**Required work**
Could you restate all of the records exactly, leaving out the pictures?

**Collection entries**
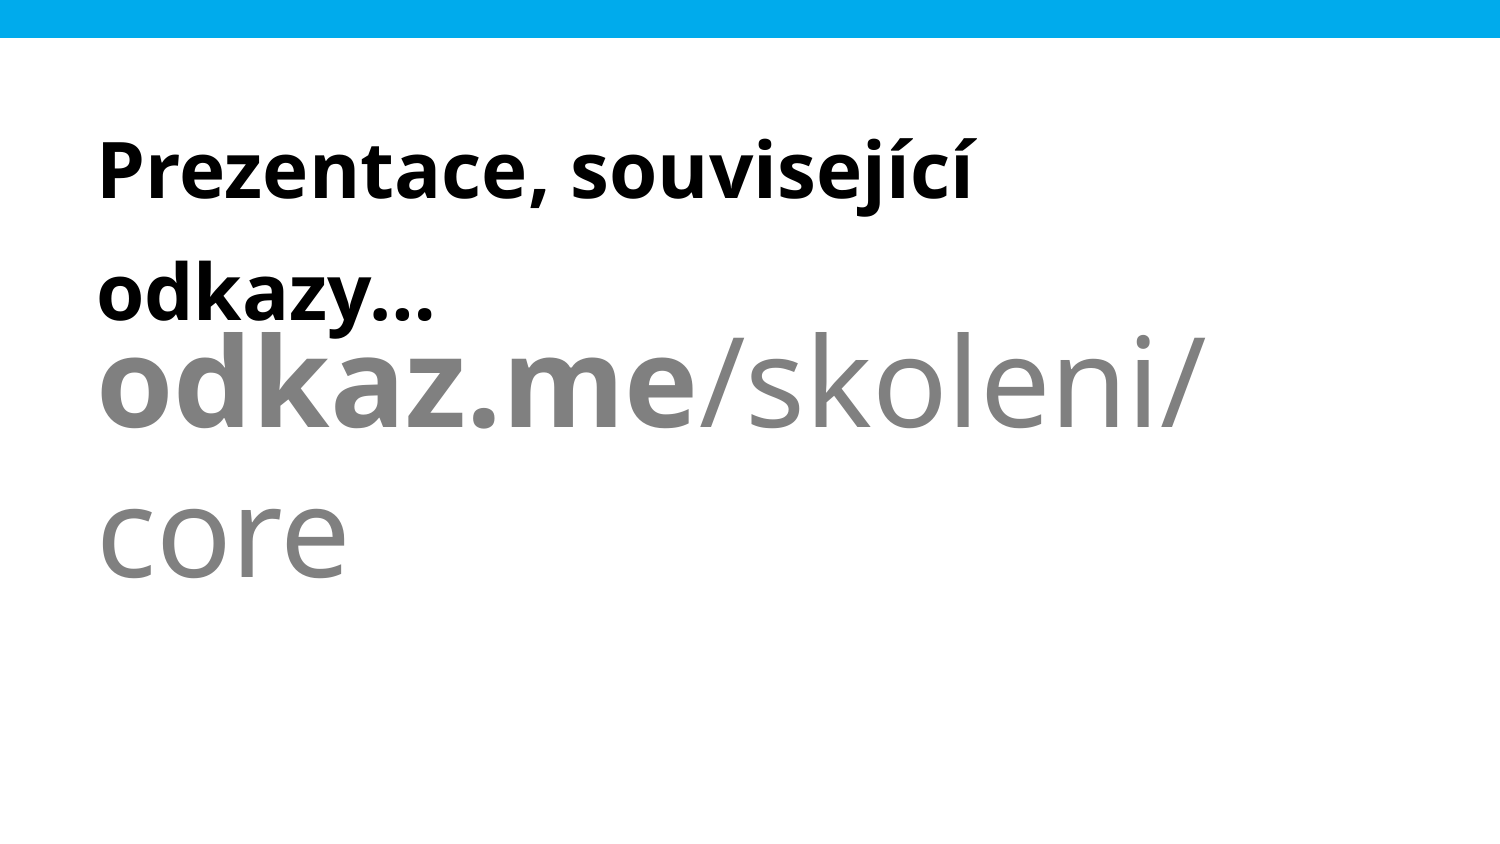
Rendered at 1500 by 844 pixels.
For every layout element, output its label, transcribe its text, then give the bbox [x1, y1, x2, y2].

text_box Prezentace, související odkazy… [81, 85, 1175, 295]
text_box odkaz.me/skoleni/core [81, 295, 1435, 611]
text_box [0, 0, 1500, 39]
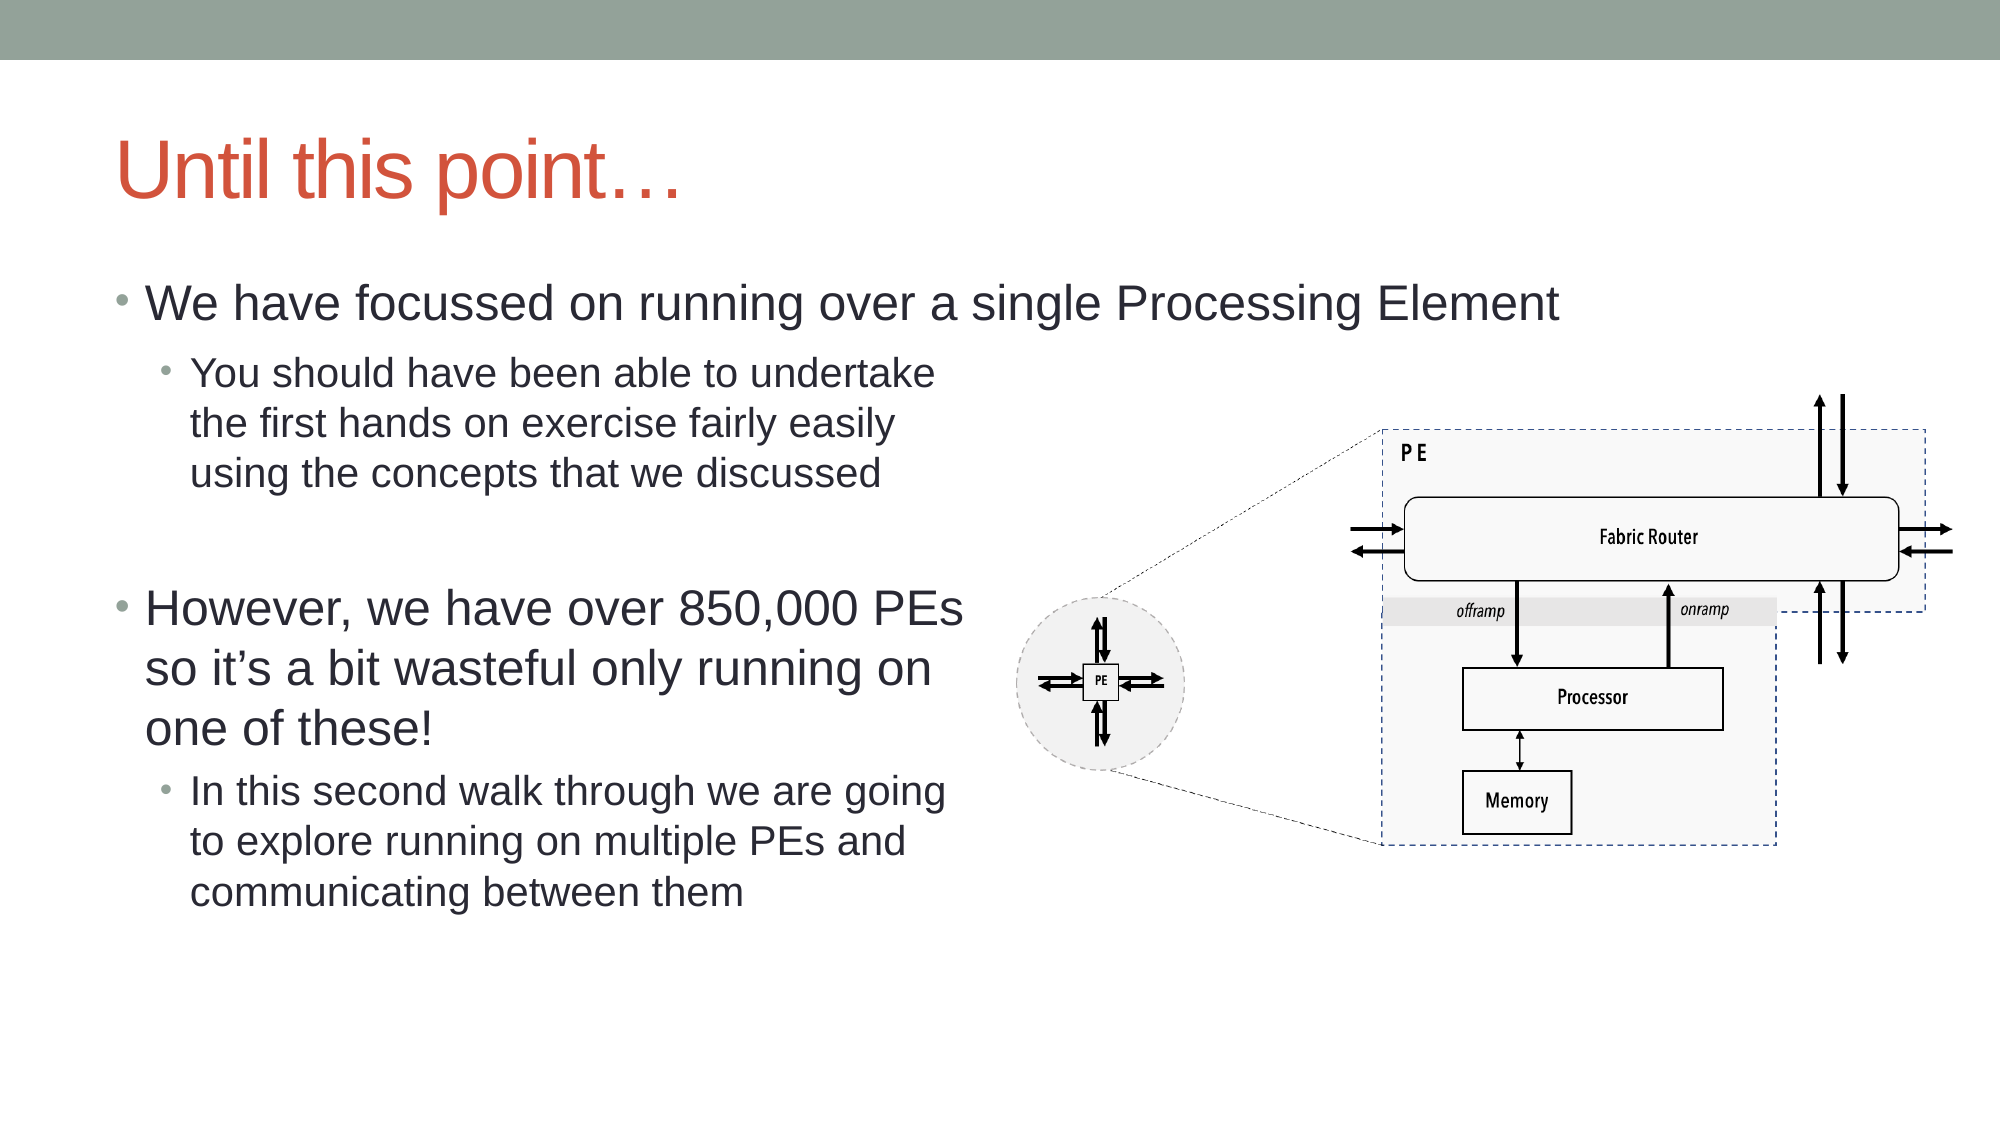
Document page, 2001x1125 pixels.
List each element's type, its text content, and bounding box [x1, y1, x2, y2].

text_box You should have been able to undertake the first hands on exercise fairly easily using the concepts that we discussed However, we have over 850,000 PEs so it’s a bit wasteful only running on one of these! In this second walk through we are going to explore running on multiple PEs and communicating between them [99, 338, 996, 1026]
list We have focussed on running over a single Processing Element [99, 262, 1900, 362]
title Until this point… [99, 87, 1900, 244]
picture [1002, 384, 1969, 863]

**Expected answer**
Rendered at 1500 by 844 pixels.
For every layout element, output its label, transcribe its text, then give the bbox [x1, y1, x2, y2].

text_box Prezentace, související odkazy… [81, 85, 1175, 295]
text_box odkaz.me/skoleni/core [81, 295, 1435, 611]
text_box [0, 0, 1500, 39]
Document page, 2001x1125 pixels.
List each element's type, its text content, and bounding box [x1, y1, x2, y2].

text_box You should have been able to undertake the first hands on exercise fairly easily using the concepts that we discussed However, we have over 850,000 PEs so it’s a bit wasteful only running on one of these! In this second walk through we are going to explore running on multiple PEs and communicating between them [99, 338, 996, 1026]
list We have focussed on running over a single Processing Element [99, 262, 1900, 362]
title Until this point… [99, 87, 1900, 244]
picture [1002, 384, 1969, 863]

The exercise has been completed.